Stored records:
= Beginning of Section =

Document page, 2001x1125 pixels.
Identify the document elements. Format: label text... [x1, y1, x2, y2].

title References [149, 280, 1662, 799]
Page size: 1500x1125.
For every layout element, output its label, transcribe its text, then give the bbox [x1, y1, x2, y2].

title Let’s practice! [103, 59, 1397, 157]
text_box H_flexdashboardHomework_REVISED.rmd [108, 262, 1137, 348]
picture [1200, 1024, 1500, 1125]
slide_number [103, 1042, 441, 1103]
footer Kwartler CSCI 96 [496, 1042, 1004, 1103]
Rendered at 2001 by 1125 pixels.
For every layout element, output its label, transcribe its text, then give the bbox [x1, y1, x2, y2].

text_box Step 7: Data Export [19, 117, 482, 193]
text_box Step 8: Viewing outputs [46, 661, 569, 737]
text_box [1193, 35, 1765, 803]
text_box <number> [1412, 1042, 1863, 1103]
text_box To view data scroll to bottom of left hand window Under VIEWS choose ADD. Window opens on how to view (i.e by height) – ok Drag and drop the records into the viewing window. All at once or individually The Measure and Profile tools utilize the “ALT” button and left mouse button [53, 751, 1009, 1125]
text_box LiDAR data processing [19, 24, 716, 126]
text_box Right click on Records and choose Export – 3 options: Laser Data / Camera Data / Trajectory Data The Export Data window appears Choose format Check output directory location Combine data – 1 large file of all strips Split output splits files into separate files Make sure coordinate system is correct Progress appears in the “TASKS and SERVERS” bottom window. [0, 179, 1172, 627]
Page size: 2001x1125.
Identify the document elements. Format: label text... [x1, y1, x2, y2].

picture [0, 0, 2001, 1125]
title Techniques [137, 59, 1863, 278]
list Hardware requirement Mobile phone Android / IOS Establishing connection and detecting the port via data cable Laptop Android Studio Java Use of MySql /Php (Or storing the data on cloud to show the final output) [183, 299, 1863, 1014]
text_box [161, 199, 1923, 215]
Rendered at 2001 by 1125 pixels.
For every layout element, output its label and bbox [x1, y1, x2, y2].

= End of Section =

▶ **Exercise directions**: Give an exact copy of the lines above, from the top of the records to the line that contains "Page size: 1500x1125.", taking in both ends.

▶ **Task output**:
Document page, 2001x1125 pixels.
Identify the document elements. Format: label text... [x1, y1, x2, y2].

title References [149, 280, 1662, 799]
Page size: 1500x1125.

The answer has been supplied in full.